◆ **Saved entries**
........

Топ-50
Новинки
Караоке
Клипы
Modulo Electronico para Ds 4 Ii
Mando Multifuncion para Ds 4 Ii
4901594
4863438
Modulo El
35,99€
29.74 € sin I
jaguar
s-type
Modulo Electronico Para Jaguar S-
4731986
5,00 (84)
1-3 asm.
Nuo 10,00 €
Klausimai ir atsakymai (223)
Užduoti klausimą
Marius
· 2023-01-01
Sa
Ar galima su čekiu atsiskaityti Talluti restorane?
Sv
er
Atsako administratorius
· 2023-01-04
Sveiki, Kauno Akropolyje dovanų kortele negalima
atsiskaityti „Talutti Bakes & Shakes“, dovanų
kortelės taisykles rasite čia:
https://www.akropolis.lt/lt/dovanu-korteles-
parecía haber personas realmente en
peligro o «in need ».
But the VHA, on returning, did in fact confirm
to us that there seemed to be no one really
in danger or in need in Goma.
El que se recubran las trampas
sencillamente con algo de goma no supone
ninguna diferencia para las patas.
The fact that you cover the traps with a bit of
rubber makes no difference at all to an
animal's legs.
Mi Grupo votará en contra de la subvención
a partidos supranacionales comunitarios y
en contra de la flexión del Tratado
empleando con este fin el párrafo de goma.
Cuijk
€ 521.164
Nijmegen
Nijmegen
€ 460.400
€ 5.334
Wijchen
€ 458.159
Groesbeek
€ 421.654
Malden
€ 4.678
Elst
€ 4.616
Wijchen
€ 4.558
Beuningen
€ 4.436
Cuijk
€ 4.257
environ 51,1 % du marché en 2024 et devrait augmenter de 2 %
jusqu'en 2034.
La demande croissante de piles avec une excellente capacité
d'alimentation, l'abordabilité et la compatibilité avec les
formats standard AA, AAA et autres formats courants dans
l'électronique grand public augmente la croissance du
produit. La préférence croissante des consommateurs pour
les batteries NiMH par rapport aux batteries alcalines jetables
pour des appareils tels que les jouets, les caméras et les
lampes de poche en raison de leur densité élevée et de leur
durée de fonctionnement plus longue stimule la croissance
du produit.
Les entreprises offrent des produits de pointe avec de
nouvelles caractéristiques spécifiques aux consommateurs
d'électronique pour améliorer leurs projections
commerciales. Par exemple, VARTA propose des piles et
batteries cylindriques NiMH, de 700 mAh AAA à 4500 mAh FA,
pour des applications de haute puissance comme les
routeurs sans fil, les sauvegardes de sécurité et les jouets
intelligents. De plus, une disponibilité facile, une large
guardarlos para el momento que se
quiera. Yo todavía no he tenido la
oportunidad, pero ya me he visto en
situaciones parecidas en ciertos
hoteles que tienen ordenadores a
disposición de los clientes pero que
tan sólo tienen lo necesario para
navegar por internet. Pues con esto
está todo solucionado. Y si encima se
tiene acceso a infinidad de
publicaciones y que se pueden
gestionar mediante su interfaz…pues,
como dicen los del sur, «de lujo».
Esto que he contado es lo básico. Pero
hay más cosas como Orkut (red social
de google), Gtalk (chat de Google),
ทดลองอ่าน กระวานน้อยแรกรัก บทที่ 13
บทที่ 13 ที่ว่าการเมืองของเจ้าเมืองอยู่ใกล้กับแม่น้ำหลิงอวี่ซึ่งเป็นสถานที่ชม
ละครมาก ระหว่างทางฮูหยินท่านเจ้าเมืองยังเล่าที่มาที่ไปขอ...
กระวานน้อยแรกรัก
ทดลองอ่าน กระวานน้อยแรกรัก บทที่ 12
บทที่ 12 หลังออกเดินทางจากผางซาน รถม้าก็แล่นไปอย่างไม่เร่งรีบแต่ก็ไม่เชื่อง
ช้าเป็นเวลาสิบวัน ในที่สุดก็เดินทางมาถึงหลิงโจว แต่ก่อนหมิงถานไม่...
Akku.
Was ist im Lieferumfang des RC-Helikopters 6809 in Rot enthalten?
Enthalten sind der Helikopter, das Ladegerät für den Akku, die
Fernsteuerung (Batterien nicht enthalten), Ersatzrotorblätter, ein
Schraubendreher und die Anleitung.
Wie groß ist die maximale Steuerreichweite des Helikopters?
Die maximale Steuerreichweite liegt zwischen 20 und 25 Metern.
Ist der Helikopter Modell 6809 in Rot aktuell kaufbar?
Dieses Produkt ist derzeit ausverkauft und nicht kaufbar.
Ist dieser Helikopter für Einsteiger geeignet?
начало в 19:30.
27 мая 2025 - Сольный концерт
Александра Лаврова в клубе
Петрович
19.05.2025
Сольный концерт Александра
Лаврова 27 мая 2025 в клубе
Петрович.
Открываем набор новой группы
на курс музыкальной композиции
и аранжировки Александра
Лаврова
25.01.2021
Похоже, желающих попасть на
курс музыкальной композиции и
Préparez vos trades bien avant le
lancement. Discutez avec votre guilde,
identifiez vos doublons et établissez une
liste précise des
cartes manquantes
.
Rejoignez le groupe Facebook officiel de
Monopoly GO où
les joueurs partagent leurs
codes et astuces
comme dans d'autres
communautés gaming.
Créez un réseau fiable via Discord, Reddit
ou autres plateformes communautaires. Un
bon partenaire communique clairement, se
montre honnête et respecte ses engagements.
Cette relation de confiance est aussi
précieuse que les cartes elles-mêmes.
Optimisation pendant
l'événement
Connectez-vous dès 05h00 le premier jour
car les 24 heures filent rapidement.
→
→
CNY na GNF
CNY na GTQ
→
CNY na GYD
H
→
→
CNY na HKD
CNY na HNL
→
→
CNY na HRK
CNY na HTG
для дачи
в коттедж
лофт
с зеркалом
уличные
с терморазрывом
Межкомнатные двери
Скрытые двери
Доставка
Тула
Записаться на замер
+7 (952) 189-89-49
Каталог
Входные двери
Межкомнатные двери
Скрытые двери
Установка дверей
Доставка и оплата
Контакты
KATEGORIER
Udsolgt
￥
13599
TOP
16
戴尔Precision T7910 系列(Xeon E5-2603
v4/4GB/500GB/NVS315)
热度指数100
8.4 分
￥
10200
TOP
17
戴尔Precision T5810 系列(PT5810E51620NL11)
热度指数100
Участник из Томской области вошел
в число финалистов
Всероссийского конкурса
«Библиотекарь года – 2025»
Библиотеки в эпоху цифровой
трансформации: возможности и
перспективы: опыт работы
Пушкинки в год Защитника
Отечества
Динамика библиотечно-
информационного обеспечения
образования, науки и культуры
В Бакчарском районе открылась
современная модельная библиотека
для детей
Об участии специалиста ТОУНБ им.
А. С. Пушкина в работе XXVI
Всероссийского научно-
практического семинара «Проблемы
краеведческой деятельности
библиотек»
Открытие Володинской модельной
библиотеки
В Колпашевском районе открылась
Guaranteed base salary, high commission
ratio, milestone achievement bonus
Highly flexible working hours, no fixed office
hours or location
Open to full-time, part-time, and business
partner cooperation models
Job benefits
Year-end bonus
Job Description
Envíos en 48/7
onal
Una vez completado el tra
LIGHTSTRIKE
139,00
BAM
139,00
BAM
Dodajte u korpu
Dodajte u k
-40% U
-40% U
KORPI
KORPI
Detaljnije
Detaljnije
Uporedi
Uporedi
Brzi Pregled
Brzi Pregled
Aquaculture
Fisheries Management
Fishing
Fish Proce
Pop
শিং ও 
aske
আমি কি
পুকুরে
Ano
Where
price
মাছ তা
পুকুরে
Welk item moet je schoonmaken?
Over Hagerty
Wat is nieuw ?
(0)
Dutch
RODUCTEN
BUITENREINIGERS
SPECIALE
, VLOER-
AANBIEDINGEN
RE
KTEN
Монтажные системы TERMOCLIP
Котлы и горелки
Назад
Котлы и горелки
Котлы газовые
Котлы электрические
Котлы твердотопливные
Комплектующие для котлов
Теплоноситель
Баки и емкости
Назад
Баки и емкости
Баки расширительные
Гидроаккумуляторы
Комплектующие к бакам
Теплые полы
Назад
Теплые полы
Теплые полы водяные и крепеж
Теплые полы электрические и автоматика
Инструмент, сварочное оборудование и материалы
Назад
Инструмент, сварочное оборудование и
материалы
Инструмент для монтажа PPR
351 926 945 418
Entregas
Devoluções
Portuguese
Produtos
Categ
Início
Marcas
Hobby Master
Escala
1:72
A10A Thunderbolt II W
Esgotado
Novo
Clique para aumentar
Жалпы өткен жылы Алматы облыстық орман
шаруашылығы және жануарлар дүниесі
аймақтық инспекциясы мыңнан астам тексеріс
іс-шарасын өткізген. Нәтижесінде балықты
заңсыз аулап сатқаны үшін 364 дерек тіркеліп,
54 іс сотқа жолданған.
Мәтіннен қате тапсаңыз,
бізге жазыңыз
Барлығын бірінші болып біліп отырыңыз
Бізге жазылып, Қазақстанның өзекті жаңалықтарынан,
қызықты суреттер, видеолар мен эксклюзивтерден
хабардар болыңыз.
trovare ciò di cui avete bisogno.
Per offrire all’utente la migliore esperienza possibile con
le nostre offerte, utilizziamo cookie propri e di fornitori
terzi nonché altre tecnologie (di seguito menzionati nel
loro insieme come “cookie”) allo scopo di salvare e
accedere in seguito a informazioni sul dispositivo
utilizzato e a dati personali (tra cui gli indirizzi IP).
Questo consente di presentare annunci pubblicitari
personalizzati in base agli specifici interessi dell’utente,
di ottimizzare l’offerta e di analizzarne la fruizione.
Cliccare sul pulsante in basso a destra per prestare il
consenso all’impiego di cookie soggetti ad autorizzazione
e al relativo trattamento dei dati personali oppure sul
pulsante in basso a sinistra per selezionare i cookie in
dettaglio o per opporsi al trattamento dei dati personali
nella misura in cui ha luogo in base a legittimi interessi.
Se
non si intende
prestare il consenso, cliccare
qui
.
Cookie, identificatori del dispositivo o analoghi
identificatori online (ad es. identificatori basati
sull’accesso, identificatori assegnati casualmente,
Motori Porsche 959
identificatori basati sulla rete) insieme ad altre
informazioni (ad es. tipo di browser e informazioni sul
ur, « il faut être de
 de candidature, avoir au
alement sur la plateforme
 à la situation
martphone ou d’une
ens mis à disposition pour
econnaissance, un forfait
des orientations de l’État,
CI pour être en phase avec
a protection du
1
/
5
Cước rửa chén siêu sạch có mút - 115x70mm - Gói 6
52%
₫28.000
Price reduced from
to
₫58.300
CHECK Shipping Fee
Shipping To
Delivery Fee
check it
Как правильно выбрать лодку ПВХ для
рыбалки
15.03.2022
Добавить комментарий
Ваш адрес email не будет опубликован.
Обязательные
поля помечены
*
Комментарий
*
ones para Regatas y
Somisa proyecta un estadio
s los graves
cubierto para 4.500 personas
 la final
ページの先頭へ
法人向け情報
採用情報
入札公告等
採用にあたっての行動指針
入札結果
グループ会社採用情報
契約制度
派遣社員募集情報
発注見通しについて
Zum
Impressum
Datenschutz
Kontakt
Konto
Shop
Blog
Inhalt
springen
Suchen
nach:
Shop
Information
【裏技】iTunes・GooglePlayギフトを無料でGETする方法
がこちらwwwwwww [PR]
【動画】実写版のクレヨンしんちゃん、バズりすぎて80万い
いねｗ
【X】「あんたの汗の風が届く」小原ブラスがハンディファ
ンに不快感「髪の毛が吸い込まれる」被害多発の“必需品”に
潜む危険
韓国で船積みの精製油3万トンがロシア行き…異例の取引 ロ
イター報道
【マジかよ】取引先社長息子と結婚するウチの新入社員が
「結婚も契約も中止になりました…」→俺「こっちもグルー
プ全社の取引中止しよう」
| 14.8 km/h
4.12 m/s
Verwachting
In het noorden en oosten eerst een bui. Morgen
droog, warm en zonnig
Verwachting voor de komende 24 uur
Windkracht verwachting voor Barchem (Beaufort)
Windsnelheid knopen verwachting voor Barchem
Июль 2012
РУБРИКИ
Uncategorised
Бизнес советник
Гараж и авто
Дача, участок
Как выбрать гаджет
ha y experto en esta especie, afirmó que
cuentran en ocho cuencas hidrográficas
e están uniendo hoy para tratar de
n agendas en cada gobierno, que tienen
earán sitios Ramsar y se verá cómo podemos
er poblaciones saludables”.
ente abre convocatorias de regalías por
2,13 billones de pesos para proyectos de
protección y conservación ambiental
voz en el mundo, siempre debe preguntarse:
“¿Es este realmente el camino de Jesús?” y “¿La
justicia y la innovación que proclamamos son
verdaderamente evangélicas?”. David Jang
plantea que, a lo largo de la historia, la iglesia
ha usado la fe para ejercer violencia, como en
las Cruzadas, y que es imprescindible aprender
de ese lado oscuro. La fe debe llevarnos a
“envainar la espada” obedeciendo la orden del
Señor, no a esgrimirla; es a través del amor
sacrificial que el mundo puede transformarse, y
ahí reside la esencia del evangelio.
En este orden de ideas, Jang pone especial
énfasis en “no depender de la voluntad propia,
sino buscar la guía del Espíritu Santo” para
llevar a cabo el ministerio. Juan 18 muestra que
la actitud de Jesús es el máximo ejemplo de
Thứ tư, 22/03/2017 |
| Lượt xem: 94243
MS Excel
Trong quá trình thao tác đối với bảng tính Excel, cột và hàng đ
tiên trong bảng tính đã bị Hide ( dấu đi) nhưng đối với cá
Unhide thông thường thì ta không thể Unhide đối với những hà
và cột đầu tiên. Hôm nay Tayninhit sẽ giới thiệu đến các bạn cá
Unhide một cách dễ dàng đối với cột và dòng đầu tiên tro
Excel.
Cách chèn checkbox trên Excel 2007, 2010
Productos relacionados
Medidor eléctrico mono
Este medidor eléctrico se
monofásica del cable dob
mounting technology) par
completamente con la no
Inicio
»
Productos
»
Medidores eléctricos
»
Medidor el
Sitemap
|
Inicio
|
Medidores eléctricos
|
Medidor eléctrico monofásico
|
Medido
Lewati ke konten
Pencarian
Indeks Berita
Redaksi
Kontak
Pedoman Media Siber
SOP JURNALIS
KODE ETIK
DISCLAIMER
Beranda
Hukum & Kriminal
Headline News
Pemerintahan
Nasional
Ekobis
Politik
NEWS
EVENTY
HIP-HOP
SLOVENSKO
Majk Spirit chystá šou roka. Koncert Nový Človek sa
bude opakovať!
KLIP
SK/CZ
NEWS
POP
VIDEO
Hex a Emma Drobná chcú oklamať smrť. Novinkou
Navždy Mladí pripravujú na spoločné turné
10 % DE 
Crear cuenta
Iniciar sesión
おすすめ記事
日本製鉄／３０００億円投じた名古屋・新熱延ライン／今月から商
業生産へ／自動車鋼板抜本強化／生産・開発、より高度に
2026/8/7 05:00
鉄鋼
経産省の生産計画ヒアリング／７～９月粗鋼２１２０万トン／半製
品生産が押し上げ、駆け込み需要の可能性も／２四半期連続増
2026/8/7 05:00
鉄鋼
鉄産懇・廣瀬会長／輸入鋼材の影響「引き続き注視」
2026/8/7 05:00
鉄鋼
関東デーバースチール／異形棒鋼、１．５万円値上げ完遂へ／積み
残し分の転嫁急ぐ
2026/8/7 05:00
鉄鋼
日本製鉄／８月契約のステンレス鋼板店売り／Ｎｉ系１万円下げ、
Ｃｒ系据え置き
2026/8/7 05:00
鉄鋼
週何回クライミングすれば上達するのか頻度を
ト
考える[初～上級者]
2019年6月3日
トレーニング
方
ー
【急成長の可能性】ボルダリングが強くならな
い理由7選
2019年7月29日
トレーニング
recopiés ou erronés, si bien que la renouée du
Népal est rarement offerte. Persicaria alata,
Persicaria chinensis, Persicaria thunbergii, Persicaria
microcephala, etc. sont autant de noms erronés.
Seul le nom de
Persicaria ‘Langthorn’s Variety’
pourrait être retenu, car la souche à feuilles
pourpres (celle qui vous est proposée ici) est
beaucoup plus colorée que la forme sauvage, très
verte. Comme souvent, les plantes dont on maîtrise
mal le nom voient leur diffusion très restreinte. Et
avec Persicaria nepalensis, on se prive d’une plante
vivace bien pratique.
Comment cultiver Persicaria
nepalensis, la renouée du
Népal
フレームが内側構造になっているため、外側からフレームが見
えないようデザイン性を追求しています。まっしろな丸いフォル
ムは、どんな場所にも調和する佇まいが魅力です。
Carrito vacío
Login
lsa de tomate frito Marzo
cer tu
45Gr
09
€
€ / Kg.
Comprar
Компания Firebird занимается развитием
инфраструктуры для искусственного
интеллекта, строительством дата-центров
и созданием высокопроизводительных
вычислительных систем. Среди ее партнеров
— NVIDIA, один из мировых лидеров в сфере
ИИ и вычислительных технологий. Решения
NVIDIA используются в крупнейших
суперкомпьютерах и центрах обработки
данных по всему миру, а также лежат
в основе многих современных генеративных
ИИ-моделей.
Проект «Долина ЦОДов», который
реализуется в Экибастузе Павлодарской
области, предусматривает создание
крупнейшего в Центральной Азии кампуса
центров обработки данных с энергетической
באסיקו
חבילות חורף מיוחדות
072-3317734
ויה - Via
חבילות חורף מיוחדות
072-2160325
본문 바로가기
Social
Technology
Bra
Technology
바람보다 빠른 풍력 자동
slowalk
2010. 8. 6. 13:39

........

◆ **DIRECTIVE**
Look back at the data above. Transcribe exactly the lines starting at the line that contains "Монтажные системы TERMOCLIP" and ending at the line that contains "Cliccare sul pulsante".

◆ **RESPONSE BOX**
Монтажные системы TERMOCLIP
Котлы и горелки
Назад
Котлы и горелки
Котлы газовые
Котлы электрические
Котлы твердотопливные
Комплектующие для котлов
Теплоноситель
Баки и емкости
Назад
Баки и емкости
Баки расширительные
Гидроаккумуляторы
Комплектующие к бакам
Теплые полы
Назад
Теплые полы
Теплые полы водяные и крепеж
Теплые полы электрические и автоматика
Инструмент, сварочное оборудование и материалы
Назад
Инструмент, сварочное оборудование и
материалы
Инструмент для монтажа PPR
351 926 945 418
Entregas
Devoluções
Portuguese
Produtos
Categ
Início
Marcas
Hobby Master
Escala
1:72
A10A Thunderbolt II W
Esgotado
Novo
Clique para aumentar
Жалпы өткен жылы Алматы облыстық орман
шаруашылығы және жануарлар дүниесі
аймақтық инспекциясы мыңнан астам тексеріс
іс-шарасын өткізген. Нәтижесінде балықты
заңсыз аулап сатқаны үшін 364 дерек тіркеліп,
54 іс сотқа жолданған.
Мәтіннен қате тапсаңыз,
бізге жазыңыз
Барлығын бірінші болып біліп отырыңыз
Бізге жазылып, Қазақстанның өзекті жаңалықтарынан,
қызықты суреттер, видеолар мен эксклюзивтерден
хабардар болыңыз.
trovare ciò di cui avete bisogno.
Per offrire all’utente la migliore esperienza possibile con
le nostre offerte, utilizziamo cookie propri e di fornitori
terzi nonché altre tecnologie (di seguito menzionati nel
loro insieme come “cookie”) allo scopo di salvare e
accedere in seguito a informazioni sul dispositivo
utilizzato e a dati personali (tra cui gli indirizzi IP).
Questo consente di presentare annunci pubblicitari
personalizzati in base agli specifici interessi dell’utente,
di ottimizzare l’offerta e di analizzarne la fruizione.
Cliccare sul pulsante in basso a destra per prestare il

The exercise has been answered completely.